### Selected extract
DPDK patches and discussions
 help / color / mirror / Atom feed
From: "Xia, Chenbo" <chenbo.xia@intel.com>
To: "Li, Miao" <miao.li@intel.com>, "dev@dpdk.org" <dev@dpdk.org>
Cc: "skori@marvell.com" <skori@marvell.com>,
	"thomas@monjalon.net" <thomas@monjalon.net>,
	"david.marchand@redhat.com" <david.marchand@redhat.com>,
	"ferruh.yigit@amd.com" <ferruh.yigit@amd.com>,
	"Cao, Yahui" <yahui.cao@intel.com>,
	"Burakov, Anatoly" <anatoly.burakov@intel.com>
Subject: RE: [PATCH v3 4/4] bus/pci: add VFIO sparse mmap support
Date: Mon, 29 May 2023 09:25:03 +0000	[thread overview]
Message-ID: <SN6PR11MB3504BDBE330C16E9C14C362E9C4A9@SN6PR11MB3504.namprd11.prod.outlook.com> (raw)
In-Reply-To: <20230525163116.682000-5-miao.li@intel.com>

> -----Original Message-----
> From: Li, Miao <miao.li@intel.com>
> Sent: Friday, May 26, 2023 12:31 AM
> To: dev@dpdk.org
> Cc: skori@marvell.com; thomas@monjalon.net; david.marchand@redhat.com;
> ferruh.yigit@amd.com; Xia, Chenbo <chenbo.xia@intel.com>; Cao, Yahui
> <yahui.cao@intel.com>; Burakov, Anatoly <anatoly.burakov@intel.com>
> Subject: [PATCH v3 4/4] bus/pci: add VFIO sparse mmap support
> 
> This patch adds sparse mmap support in PCI bus. Sparse mmap is a
> capability defined in VFIO which allows multiple mmap areas in one
> VFIO region.
> 
> In this patch, the sparse mmap regions are mapped to one continuous
> virtual address region that follows device-specific BAR layout. So,
> driver can still access all mapped sparse mmap regions by using
> 'bar_base_address + bar_offset'.
> 
> Signed-off-by: Miao Li <miao.li@intel.com>
> Signed-off-by: Chenbo Xia <chenbo.xia@intel.com>
> ---
>  drivers/bus/pci/linux/pci_vfio.c | 104 +++++++++++++++++++++++++++----
>  drivers/bus/pci/private.h        |   2 +
>  2 files changed, 94 insertions(+), 12 deletions(-)
> 
> diff --git a/drivers/bus/pci/linux/pci_vfio.c
> b/drivers/bus/pci/linux/pci_vfio.c
> index 24b0795fbd..c411909976 100644
> --- a/drivers/bus/pci/linux/pci_vfio.c
> +++ b/drivers/bus/pci/linux/pci_vfio.c
> @@ -673,6 +673,54 @@ pci_vfio_mmap_bar(int vfio_dev_fd, struct
> mapped_pci_resource *vfio_res,
>  	return 0;
>  }
> 
> +static int
> +pci_vfio_sparse_mmap_bar(int vfio_dev_fd, struct mapped_pci_resource
> *vfio_res,
> +		int bar_index, int additional_flags)

### Data for review

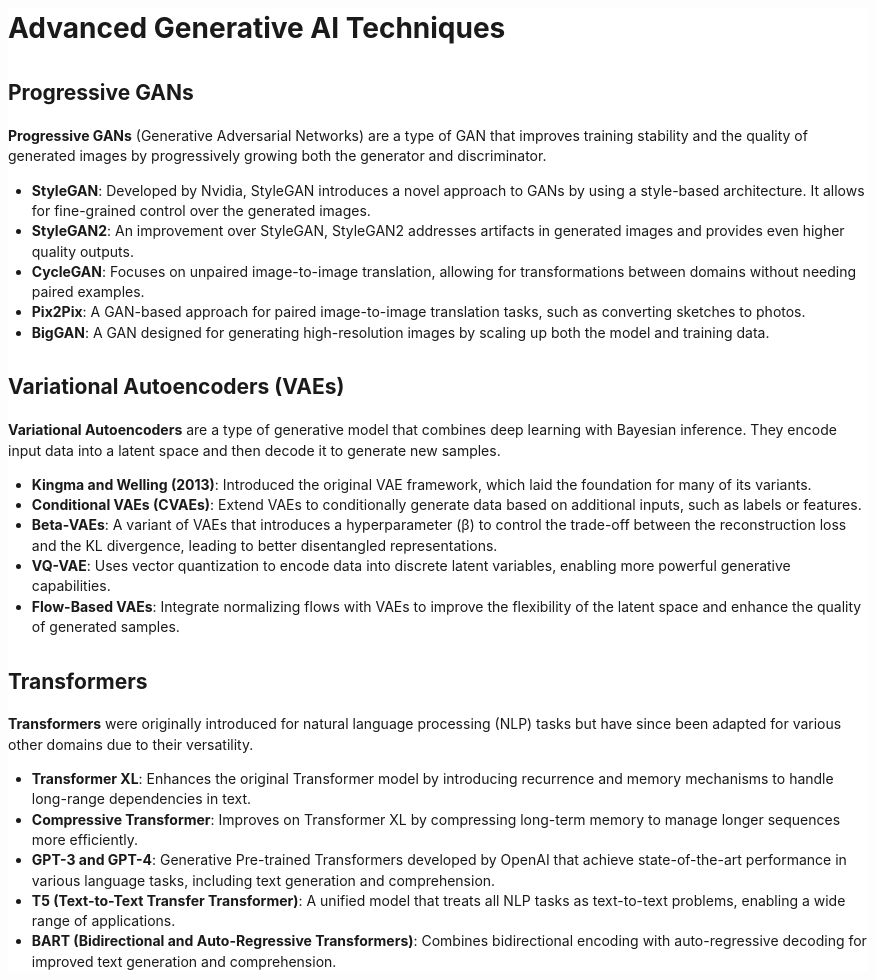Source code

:# Advanced Generative AI Techniques

## Progressive GANs

**Progressive GANs** (Generative Adversarial Networks) are a type of GAN that improves training stability and the quality of generated images by progressively growing both the generator and discriminator.

- **StyleGAN**: Developed by Nvidia, StyleGAN introduces a novel approach to GANs by using a style-based architecture. It allows for fine-grained control over the generated images.
- **StyleGAN2**: An improvement over StyleGAN, StyleGAN2 addresses artifacts in generated images and provides even higher quality outputs.
- **CycleGAN**: Focuses on unpaired image-to-image translation, allowing for transformations between domains without needing paired examples.
- **Pix2Pix**: A GAN-based approach for paired image-to-image translation tasks, such as converting sketches to photos.
- **BigGAN**: A GAN designed for generating high-resolution images by scaling up both the model and training data.

## Variational Autoencoders (VAEs)

**Variational Autoencoders** are a type of generative model that combines deep learning with Bayesian inference. They encode input data into a latent space and then decode it to generate new samples.

- **Kingma and Welling (2013)**: Introduced the original VAE framework, which laid the foundation for many of its variants.
- **Conditional VAEs (CVAEs)**: Extend VAEs to conditionally generate data based on additional inputs, such as labels or features.
- **Beta-VAEs**: A variant of VAEs that introduces a hyperparameter (β) to control the trade-off between the reconstruction loss and the KL divergence, leading to better disentangled representations.
- **VQ-VAE**: Uses vector quantization to encode data into discrete latent variables, enabling more powerful generative capabilities.
- **Flow-Based VAEs**: Integrate normalizing flows with VAEs to improve the flexibility of the latent space and enhance the quality of generated samples.

## Transformers

**Transformers** were originally introduced for natural language processing (NLP) tasks but have since been adapted for various other domains due to their versatility.

- **Transformer XL**: Enhances the original Transformer model by introducing recurrence and memory mechanisms to handle long-range dependencies in text.
- **Compressive Transformer**: Improves on Transformer XL by compressing long-term memory to manage longer sequences more efficiently.
- **GPT-3 and GPT-4**: Generative Pre-trained Transformers developed by OpenAI that achieve state-of-the-art performance in various language tasks, including text generation and comprehension.
- **T5 (Text-to-Text Transfer Transformer)**: A unified model that treats all NLP tasks as text-to-text problems, enabling a wide range of applications.
- **BART (Bidirectional and Auto-Regressive Transformers)**: Combines bidirectional encoding with auto-regressive decoding for improved text generation and comprehension.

### Required work
Please answer these questions about the patch email, numbering each answer to match its question.
1. What does sparse mmap allow within one VFIO region?
2. What expression can the driver use to access all mapped sparse mmap regions?
3. How many insertions and deletions does the change summary report?

### Reply
1. Multiple mmap areas.
2. 'bar_base_address + bar_offset'
3. 94 insertions and 12 deletions.